I prefer the envelope/card as it seems more respectful - this is a special person - I can spring for a card, too. However, I generally just read the lady's instructions and follow them as closely as possible, so if she wants me to tape them to the ceiling, I'm bringing a ladder and a scotch tape dispenser.
... with or without gifts, envelopes, or just the cash. I say find your style and if every gesture has the potential of being sexy then why not go for it and give it a flare if you can, if you have the time.
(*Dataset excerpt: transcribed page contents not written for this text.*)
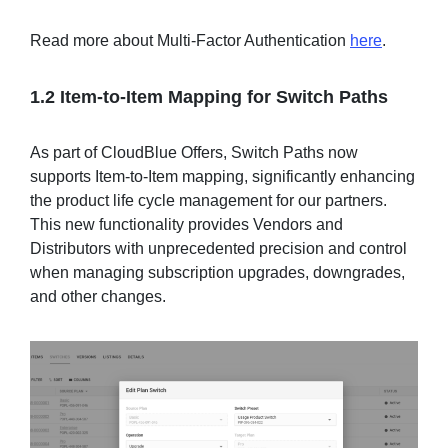
Read more about Multi-Factor Authentication
here
.
1.2 Item-to-Item Mapping for Switch Paths
As part of CloudBlue Offers, Switch Paths now
supports Item-to-Item mapping, significantly enhancing
the product life cycle management for our partners.
This new functionality provides Vendors and
Distributors with unprecedented precision and control
when managing subscription upgrades, downgrades,
and other changes.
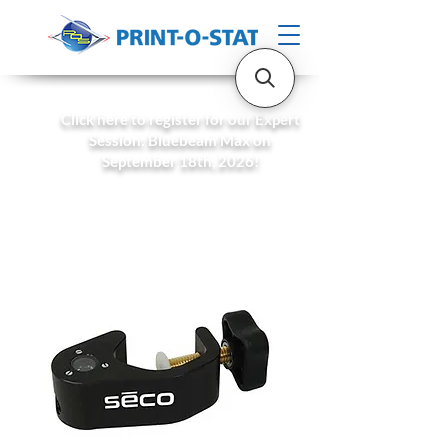
Click here to register for our Expert
Session: Bluebeam Max on
September 18th, 2026!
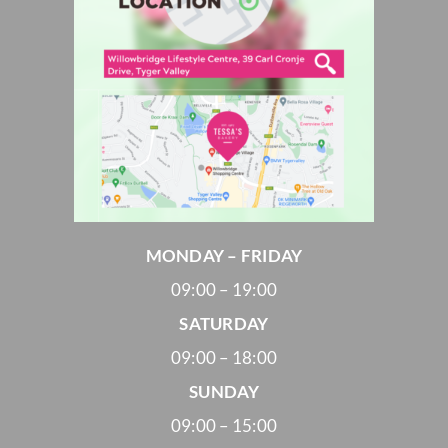
MONDAY – FRIDAY
09:00 – 19:00
SATURDAY
09:00 – 18:00
SUNDAY
09:00 – 15:00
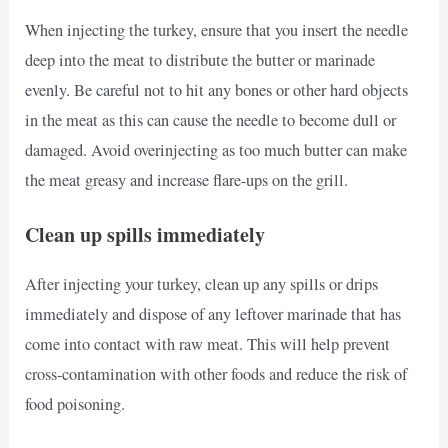
When injecting the turkey, ensure that you insert the needle
deep into the meat to distribute the butter or marinade
evenly. Be careful not to hit any bones or other hard objects
in the meat as this can cause the needle to become dull or
damaged. Avoid overinjecting as too much butter can make
the meat greasy and increase flare-ups on the grill.
Clean up spills immediately
After injecting your turkey, clean up any spills or drips
immediately and dispose of any leftover marinade that has
come into contact with raw meat. This will help prevent
cross-contamination with other foods and reduce the risk of
food poisoning.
I give gifts to every client now and I love this added touch... to flesh out the connection with added flair and embody it it any way that I can. Every drop adds to the ocean, even a fine mist, the smallest vapor, breeze up my skirt adds to my day. It think every gesture speaks volumes, even the motion of the wrist, the subtle gestures, it is all a language and can and does include how the cash falls on the table or is wrapped in an envelope or card or alongside a gift. So why not make cash sexy whatever and however you treat it know that it is all a part of the whole picture, the montage, the dance. You are the captain of your ship, how do you want to write that verse of that sexy hour?
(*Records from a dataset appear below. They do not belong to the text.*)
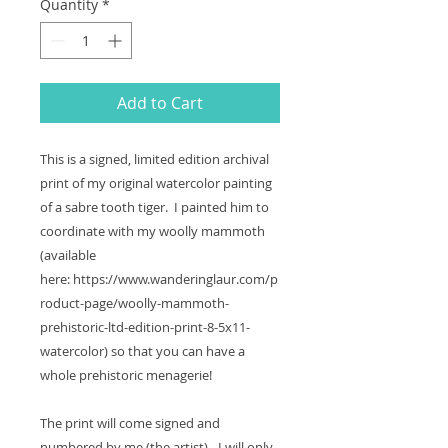
Quantity
*
Add to Cart
This is a signed, limited edition archival
print of my original watercolor painting
of a sabre tooth tiger. I painted him to
coordinate with my woolly mammoth
(available
here: https://www.wanderinglaur.com/p
roduct-page/woolly-mammoth-
prehistoric-ltd-edition-print-8-5x11-
watercolor) so that you can have a
whole prehistoric menagerie!
The print will come signed and
numbered by me (the artist) - I will only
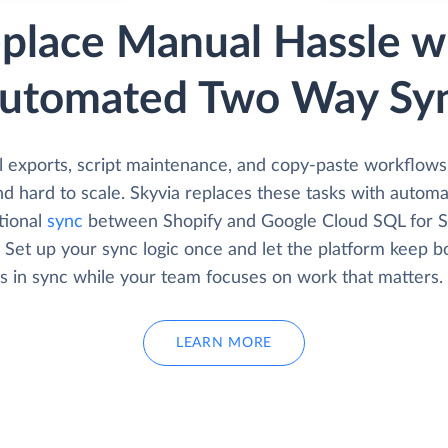
place Manual Hassle w
utomated Two Way Sy
 exports, script maintenance, and copy-paste workflows
d hard to scale. Skyvia replaces these tasks with automa
tional
sync
between Shopify and Google Cloud SQL for 
 Set up your sync logic once and let the platform keep b
s in sync while your team focuses on work that matters.
LEARN MORE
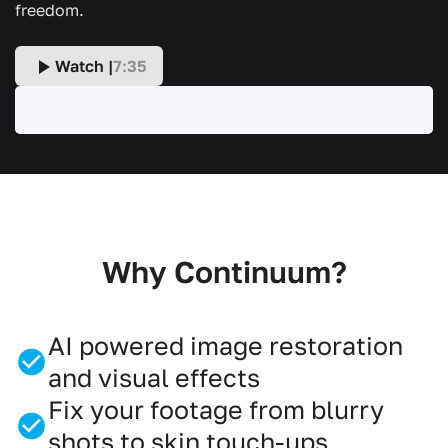
freedom.
Watch |
7:35
Why Continuum?
AI powered image restoration
and visual effects
Fix your footage from blurry
shots to skin touch-ups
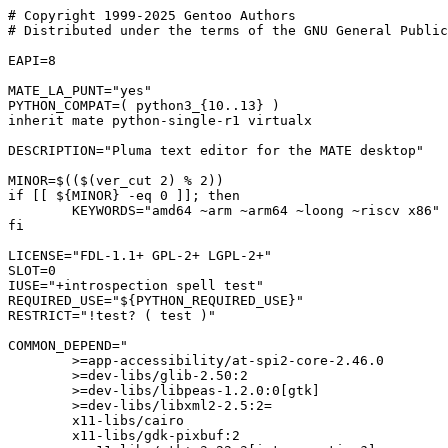
# Copyright 1999-2025 Gentoo Authors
Lovely writing. You must be also a romantic poet, like myself
Yes I also give gifts to my clients. I love making organic desserts. I'm not sure if it is appreciated, but I just like to give and be kind. I feel like I'm meeting a new friend and want to give them a gift, just as they are giving to me.
we are of the same star systems dust from millions of years back of stars that are no more and yet we are, now, instead. So yes, I am meeting in some ways a part of myself... touching myself, gifting myself in this man. Stardust is delicious, even especially in a well prepared ass. LOL.. poetry takes it's twists and turns. And yes, I give to this a gift. Isn't it what all of this is?
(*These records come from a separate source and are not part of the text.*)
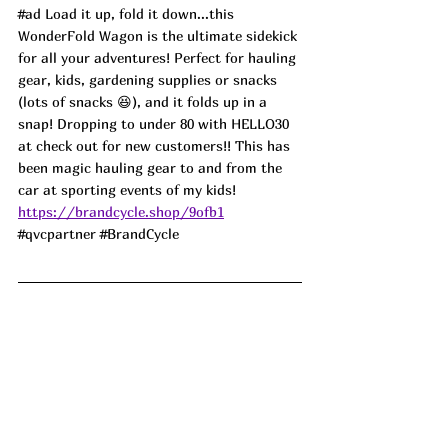
#ad
 Load it up, fold it down...this 
WonderFold Wagon is the ultimate sidekick 
for all your adventures! Perfect for hauling 
gear, kids, gardening supplies or snacks 
(lots of snacks 😆), and it folds up in a 
snap! Dropping to under 80 with HELLO30 
at check out for new customers!! This has 
been magic hauling gear to and from the 
car at sporting events of my kids! 
https://brandcycle.shop/9ofb1
#qvcpartner
#BrandCycle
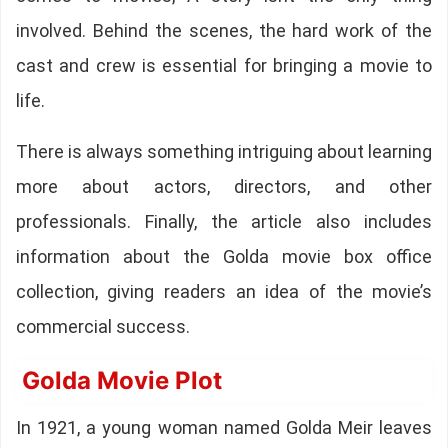
involved. Behind the scenes, the hard work of the
cast and crew is essential for bringing a movie to
life.
There is always something intriguing about learning
more about actors, directors, and other
professionals. Finally, the article also includes
information about the Golda movie box office
collection, giving readers an idea of the movie’s
commercial success.
Golda Movie Plot
In 1921, a young woman named Golda Meir leaves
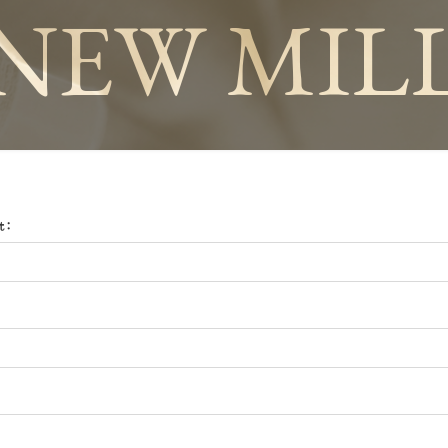
NEW MIL
t:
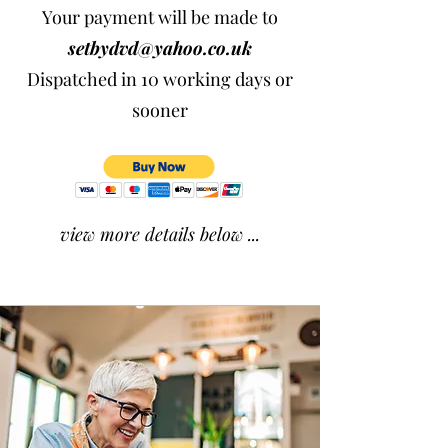
Your payment will be made to
setbydvd@yahoo.co.uk
Dispatched in 10 working days or
sooner
view more details below ...​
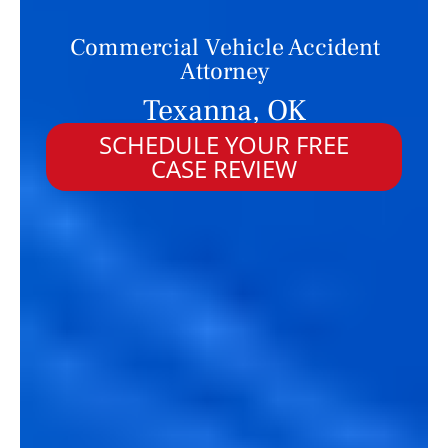
Commercial Vehicle Accident
Attorney
Texanna, OK
SCHEDULE YOUR FREE
CASE REVIEW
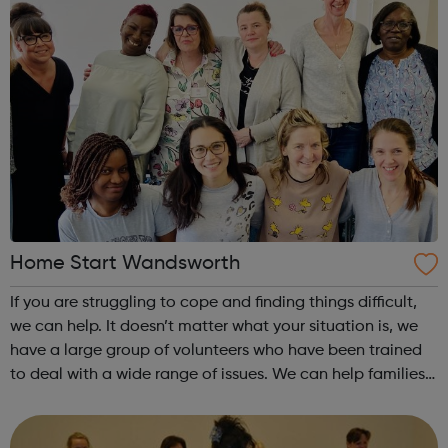
Home Start Wandsworth
If you are struggling to cope and finding things difficult,
we can help. It doesn’t matter what your situation is, we
have a large group of volunteers who have been trained
to deal with a wide range of issues. We can help families
with at least one child under the age of five, who live in
Wandsworth....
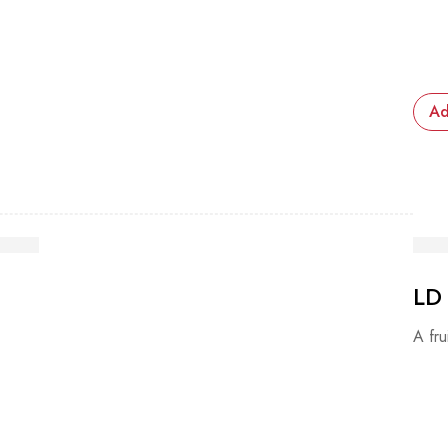
Ad
LD
A fru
If you're in town I am happy to invite you for sharing deserts dear Cameo.
You speak the same Stardust language as I. I know you know what I mean. Fallen stars can eventually find their way back to the beautiful blissful universe of Love. Yes, let's get dessert
His dark pubic hair is a site I miss from an old lover. But wait!!! Where in the world is his cock? Is this a woman? Has the legs of a man. I am just confused. He must be a hippie and smoked it or something. Is it hiding in there somewhere? I am afraid to look. Well, hell, I'd be to curious not to look but something is just not very sexy about this .... OH! I get it, he's from yet another stardust planet and they have no penises! Poor fella. He really does need me, I hope he has an asshole!
lots and lots of bills thrown up into the air and where they land we will roll around naked together on!!
Seriously I recently had a love who did not have an envelope so he hand made one for me because he was following my instructions to the t. It delighted me he went to the effort but feel bad he took the time. You make a logical point.